Segment Start: Material supplied
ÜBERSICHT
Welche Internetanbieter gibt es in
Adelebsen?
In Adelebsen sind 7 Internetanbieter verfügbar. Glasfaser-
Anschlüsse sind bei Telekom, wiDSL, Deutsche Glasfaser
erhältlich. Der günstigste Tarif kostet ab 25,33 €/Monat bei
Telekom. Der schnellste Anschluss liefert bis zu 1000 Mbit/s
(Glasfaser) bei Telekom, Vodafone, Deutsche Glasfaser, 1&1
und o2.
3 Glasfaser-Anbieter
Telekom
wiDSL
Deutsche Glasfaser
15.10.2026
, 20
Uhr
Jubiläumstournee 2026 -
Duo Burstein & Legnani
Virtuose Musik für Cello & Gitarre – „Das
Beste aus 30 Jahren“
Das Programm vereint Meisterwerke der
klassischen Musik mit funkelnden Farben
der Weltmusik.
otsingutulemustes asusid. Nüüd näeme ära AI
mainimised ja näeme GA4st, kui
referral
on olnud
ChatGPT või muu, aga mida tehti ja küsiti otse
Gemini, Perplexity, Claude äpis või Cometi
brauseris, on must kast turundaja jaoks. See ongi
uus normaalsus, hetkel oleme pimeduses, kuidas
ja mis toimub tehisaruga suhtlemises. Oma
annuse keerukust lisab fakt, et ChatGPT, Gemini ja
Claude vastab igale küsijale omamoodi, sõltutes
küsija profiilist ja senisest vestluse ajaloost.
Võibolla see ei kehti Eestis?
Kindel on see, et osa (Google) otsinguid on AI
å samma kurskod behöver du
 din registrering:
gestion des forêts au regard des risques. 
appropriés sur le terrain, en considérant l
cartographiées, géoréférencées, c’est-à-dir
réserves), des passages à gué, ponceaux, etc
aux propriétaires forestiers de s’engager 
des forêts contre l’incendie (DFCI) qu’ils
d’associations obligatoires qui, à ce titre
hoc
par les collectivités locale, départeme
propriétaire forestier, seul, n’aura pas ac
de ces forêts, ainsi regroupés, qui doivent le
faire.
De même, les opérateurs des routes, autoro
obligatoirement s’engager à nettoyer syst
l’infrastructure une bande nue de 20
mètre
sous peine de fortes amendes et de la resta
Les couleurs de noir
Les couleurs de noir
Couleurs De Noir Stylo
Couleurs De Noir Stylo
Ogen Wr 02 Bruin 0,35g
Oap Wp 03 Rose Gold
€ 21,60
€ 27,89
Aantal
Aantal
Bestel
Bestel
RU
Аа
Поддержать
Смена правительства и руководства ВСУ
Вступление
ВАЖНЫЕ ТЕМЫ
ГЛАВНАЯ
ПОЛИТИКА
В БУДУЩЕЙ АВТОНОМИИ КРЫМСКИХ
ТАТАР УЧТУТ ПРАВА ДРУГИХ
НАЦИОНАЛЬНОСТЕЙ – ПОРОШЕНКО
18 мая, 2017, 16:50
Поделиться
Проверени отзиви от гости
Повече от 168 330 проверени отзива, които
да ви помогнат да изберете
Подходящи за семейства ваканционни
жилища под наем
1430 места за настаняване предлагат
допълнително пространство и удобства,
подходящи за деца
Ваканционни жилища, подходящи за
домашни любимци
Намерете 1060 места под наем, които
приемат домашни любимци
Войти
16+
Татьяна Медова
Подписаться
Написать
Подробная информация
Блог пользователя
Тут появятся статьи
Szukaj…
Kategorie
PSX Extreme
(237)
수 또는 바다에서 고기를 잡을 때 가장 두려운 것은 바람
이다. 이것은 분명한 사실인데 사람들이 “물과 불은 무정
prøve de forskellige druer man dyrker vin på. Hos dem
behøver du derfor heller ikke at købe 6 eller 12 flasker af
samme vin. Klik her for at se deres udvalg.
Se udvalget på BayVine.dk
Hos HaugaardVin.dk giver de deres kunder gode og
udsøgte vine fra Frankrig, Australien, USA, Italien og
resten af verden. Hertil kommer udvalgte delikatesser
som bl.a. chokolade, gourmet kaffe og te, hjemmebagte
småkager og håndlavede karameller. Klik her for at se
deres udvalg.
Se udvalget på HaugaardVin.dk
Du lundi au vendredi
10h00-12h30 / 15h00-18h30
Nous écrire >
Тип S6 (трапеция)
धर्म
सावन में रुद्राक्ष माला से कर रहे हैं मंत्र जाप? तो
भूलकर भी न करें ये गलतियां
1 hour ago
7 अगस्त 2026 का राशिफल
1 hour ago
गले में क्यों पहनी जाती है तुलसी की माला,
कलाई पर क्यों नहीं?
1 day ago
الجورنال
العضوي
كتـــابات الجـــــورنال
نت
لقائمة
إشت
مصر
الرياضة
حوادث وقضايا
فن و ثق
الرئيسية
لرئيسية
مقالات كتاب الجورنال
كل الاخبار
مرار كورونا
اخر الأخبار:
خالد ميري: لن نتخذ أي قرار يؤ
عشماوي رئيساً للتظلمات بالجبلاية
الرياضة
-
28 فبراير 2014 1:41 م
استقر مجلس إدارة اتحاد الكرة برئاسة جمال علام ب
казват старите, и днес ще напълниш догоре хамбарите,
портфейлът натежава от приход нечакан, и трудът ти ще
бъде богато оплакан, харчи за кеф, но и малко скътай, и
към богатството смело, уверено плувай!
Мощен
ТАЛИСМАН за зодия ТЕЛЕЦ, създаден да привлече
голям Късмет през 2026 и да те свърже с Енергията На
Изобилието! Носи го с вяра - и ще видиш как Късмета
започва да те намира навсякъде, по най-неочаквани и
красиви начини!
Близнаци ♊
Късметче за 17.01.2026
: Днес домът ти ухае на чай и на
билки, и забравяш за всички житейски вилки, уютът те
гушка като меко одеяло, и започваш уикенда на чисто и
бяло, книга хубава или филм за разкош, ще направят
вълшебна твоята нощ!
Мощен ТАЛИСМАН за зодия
Segment End: Material supplied
### Instructions for the task
Retype every line of the entries above, character for character.

### Response for this exercise
ÜBERSICHT
Welche Internetanbieter gibt es in
Adelebsen?
In Adelebsen sind 7 Internetanbieter verfügbar. Glasfaser-
Anschlüsse sind bei Telekom, wiDSL, Deutsche Glasfaser
erhältlich. Der günstigste Tarif kostet ab 25,33 €/Monat bei
Telekom. Der schnellste Anschluss liefert bis zu 1000 Mbit/s
(Glasfaser) bei Telekom, Vodafone, Deutsche Glasfaser, 1&1
und o2.
3 Glasfaser-Anbieter
Telekom
wiDSL
Deutsche Glasfaser
15.10.2026
, 20
Uhr
Jubiläumstournee 2026 -
Duo Burstein & Legnani
Virtuose Musik für Cello & Gitarre – „Das
Beste aus 30 Jahren“
Das Programm vereint Meisterwerke der
klassischen Musik mit funkelnden Farben
der Weltmusik.
otsingutulemustes asusid. Nüüd näeme ära AI
mainimised ja näeme GA4st, kui
referral
on olnud
ChatGPT või muu, aga mida tehti ja küsiti otse
Gemini, Perplexity, Claude äpis või Cometi
brauseris, on must kast turundaja jaoks. See ongi
uus normaalsus, hetkel oleme pimeduses, kuidas
ja mis toimub tehisaruga suhtlemises. Oma
annuse keerukust lisab fakt, et ChatGPT, Gemini ja
Claude vastab igale küsijale omamoodi, sõltutes
küsija profiilist ja senisest vestluse ajaloost.
Võibolla see ei kehti Eestis?
Kindel on see, et osa (Google) otsinguid on AI
å samma kurskod behöver du
 din registrering:
gestion des forêts au regard des risques. 
appropriés sur le terrain, en considérant l
cartographiées, géoréférencées, c’est-à-dir
réserves), des passages à gué, ponceaux, etc
aux propriétaires forestiers de s’engager 
des forêts contre l’incendie (DFCI) qu’ils
d’associations obligatoires qui, à ce titre
hoc
par les collectivités locale, départeme
propriétaire forestier, seul, n’aura pas ac
de ces forêts, ainsi regroupés, qui doivent le
faire.
De même, les opérateurs des routes, autoro
obligatoirement s’engager à nettoyer syst
l’infrastructure une bande nue de 20
mètre
sous peine de fortes amendes et de la resta
Les couleurs de noir
Les couleurs de noir
Couleurs De Noir Stylo
Couleurs De Noir Stylo
Ogen Wr 02 Bruin 0,35g
Oap Wp 03 Rose Gold
€ 21,60
€ 27,89
Aantal
Aantal
Bestel
Bestel
RU
Аа
Поддержать
Смена правительства и руководства ВСУ
Вступление
ВАЖНЫЕ ТЕМЫ
ГЛАВНАЯ
ПОЛИТИКА
В БУДУЩЕЙ АВТОНОМИИ КРЫМСКИХ
ТАТАР УЧТУТ ПРАВА ДРУГИХ
НАЦИОНАЛЬНОСТЕЙ – ПОРОШЕНКО
18 мая, 2017, 16:50
Поделиться
Проверени отзиви от гости
Повече от 168 330 проверени отзива, които
да ви помогнат да изберете
Подходящи за семейства ваканционни
жилища под наем
1430 места за настаняване предлагат
допълнително пространство и удобства,
подходящи за деца
Ваканционни жилища, подходящи за
домашни любимци
Намерете 1060 места под наем, които
приемат домашни любимци
Войти
16+
Татьяна Медова
Подписаться
Написать
Подробная информация
Блог пользователя
Тут появятся статьи
Szukaj…
Kategorie
PSX Extreme
(237)
수 또는 바다에서 고기를 잡을 때 가장 두려운 것은 바람
이다. 이것은 분명한 사실인데 사람들이 “물과 불은 무정
prøve de forskellige druer man dyrker vin på. Hos dem
behøver du derfor heller ikke at købe 6 eller 12 flasker af
samme vin. Klik her for at se deres udvalg.
Se udvalget på BayVine.dk
Hos HaugaardVin.dk giver de deres kunder gode og
udsøgte vine fra Frankrig, Australien, USA, Italien og
resten af verden. Hertil kommer udvalgte delikatesser
som bl.a. chokolade, gourmet kaffe og te, hjemmebagte
småkager og håndlavede karameller. Klik her for at se
deres udvalg.
Se udvalget på HaugaardVin.dk
Du lundi au vendredi
10h00-12h30 / 15h00-18h30
Nous écrire >
Тип S6 (трапеция)
धर्म
सावन में रुद्राक्ष माला से कर रहे हैं मंत्र जाप? तो
भूलकर भी न करें ये गलतियां
1 hour ago
7 अगस्त 2026 का राशिफल
1 hour ago
गले में क्यों पहनी जाती है तुलसी की माला,
कलाई पर क्यों नहीं?
1 day ago
الجورنال
العضوي
كتـــابات الجـــــورنال
نت
لقائمة
إشت
مصر
الرياضة
حوادث وقضايا
فن و ثق
الرئيسية
لرئيسية
مقالات كتاب الجورنال
كل الاخبار
مرار كورونا
اخر الأخبار:
خالد ميري: لن نتخذ أي قرار يؤ
عشماوي رئيساً للتظلمات بالجبلاية
الرياضة
-
28 فبراير 2014 1:41 م
استقر مجلس إدارة اتحاد الكرة برئاسة جمال علام ب
казват старите, и днес ще напълниш догоре хамбарите,
портфейлът натежава от приход нечакан, и трудът ти ще
бъде богато оплакан, харчи за кеф, но и малко скътай, и
към богатството смело, уверено плувай!
Мощен
ТАЛИСМАН за зодия ТЕЛЕЦ, създаден да привлече
голям Късмет през 2026 и да те свърже с Енергията На
Изобилието! Носи го с вяра - и ще видиш как Късмета
започва да те намира навсякъде, по най-неочаквани и
красиви начини!
Близнаци ♊
Късметче за 17.01.2026
: Днес домът ти ухае на чай и на
билки, и забравяш за всички житейски вилки, уютът те
гушка като меко одеяло, и започваш уикенда на чисто и
бяло, книга хубава или филм за разкош, ще направят
вълшебна твоята нощ!
Мощен ТАЛИСМАН за зодия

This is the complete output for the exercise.